Wing-wake interaction: comparison of two- and three-dimensional flapping wings in hover.

Research paper by Yin Jen YJ Lee, Kim Boon KB Lua

Indexed on: 23 Aug '18Published on: 23 Aug '18Published in: Bioinspiration & biomimetics


The wing-wake interaction of flapping wings in hover has been investigated, with a focus on the difference in wing-wake interaction between two-dimensional (2D) and three-dimensional (3D) flapping wings. Numerical simulations are conducted at Reynolds number of 100, and the flapping configurations are divided into the 2D, quasi-3D, and 3D categories. Variations of aspect ratio and Rossby number allow the flapping configuration to morph gradually between categories. The wing-wake interaction mechanisms are identified and the effect of three-dimensionality on these mechanisms is discussed. Three-dimensionality affects wing-wake interaction through four primary aerodynamic mechanisms, namely, induced jet, downwash/upwash, leading-edge vortex (LEV) shedding due to vortex pairing, and the formation of a closely attached LEV. The first two mechanisms are well-established in literature. On the LEV shedding mechanism, it is revealed that the interaction between the LEV and the residue vortex from the previous stroke plays an important role in the early vortex shedding of 2D flapping wings. This effect diminishes with increasing three-dimensionality.
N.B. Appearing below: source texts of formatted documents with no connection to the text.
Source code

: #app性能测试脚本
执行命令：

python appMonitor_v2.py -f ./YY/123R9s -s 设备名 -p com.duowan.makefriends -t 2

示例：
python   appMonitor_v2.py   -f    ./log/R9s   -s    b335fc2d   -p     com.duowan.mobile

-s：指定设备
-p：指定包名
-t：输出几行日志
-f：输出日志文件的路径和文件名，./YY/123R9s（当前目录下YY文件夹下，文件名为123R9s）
On the mechanism of the closely attached LEV, the wake encourages the formation of a LEV that is closely attached to the wing's top surface, which is beneficial to lift generation. This closely attached LEV mechanism accounts for most of the lift enhancement that arises from wake effects. Three-dimensionality alters the efficacy of the different aerodynamic mechanisms. Consequently, the dual peak lift coefficient pattern typically seen on 2D flapping wings transforms into the single peak lift coefficient pattern of the 3D flapping wing. It is also demonstrated that mean lift enhancement due to wing-wake interaction diminishes rapidly when three-dimensionality is introduced. Results suggest that, for wings with parameters close to those of natural flyers, wing-wake interaction yields marginal lift enhancement and a small increase in energy consumption. © 2018 IOP Publishing Ltd.